Thursday, October 22, 2009

The Grassroots Organizers' Perfect Storm - The Fight For Paid Sick Leave

Grassroots groups stir the pot of human understanding. They fuel the awareness about why forty percent or more of hourly workers nationally are left outside the door of paid sick leave. Social change cannot occur without the inclusion of the disempowered workers who people the realms of the disposable employees are who are cast aside when illness overcomes the will to work.

Collectively, we as a society are no more powerful than the weakest among us. Some studies show that more than sixty percent of Americans workers receive paid sick leave. These of course are the workers who people the union roles or the ranks of the salaried employees. The forty percent or more in the ranks of the unpaid sick days remain dependent on grassroots advocacy groups such as 9-5 Women, Acorn, Citizen's Project, and Youth United for Work, JwJ as well as numerous other in the trenches organizations across the United States.

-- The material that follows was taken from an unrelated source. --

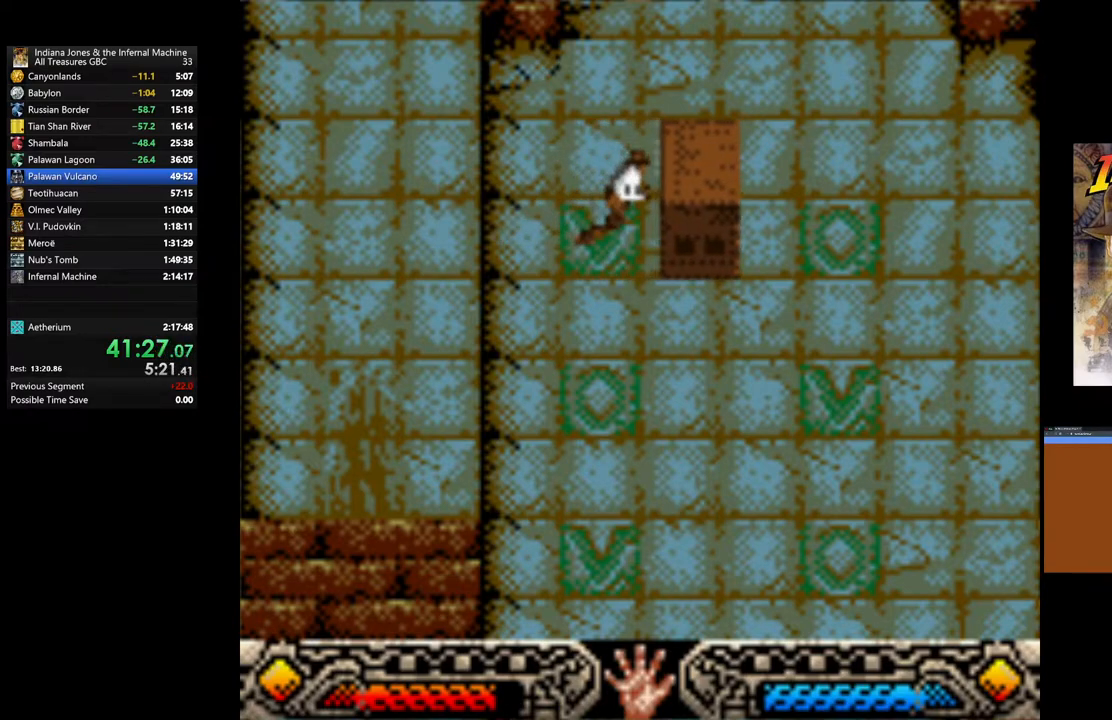
{"buttons": ["A"], "left_stick": "right", "right_stick": "center", "events": []}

This state by state organizing is interminably slow with paid medical leave advances most prominently displayed in San Francisco, Milwaukee, and Washington D.C. In the case of Youth United in San Francisco, California, does regional culture influence the paid sick leave legislation which occurred? This legislative change is born in a state with a historic tendency to support paid leave for its workers. On a national state ranking system, California is among the most highly ranked and graded at B with no state earning an A. The ranking results from the quantity of paid leave allocated to workers. States such as Colorado rank at the C/D level due to the dearth of medical leave policy to democratize paid sick leave. Now, the city by city approach to change is moving to a country-wide effort to support the health initiative lead by Senator Kennedy.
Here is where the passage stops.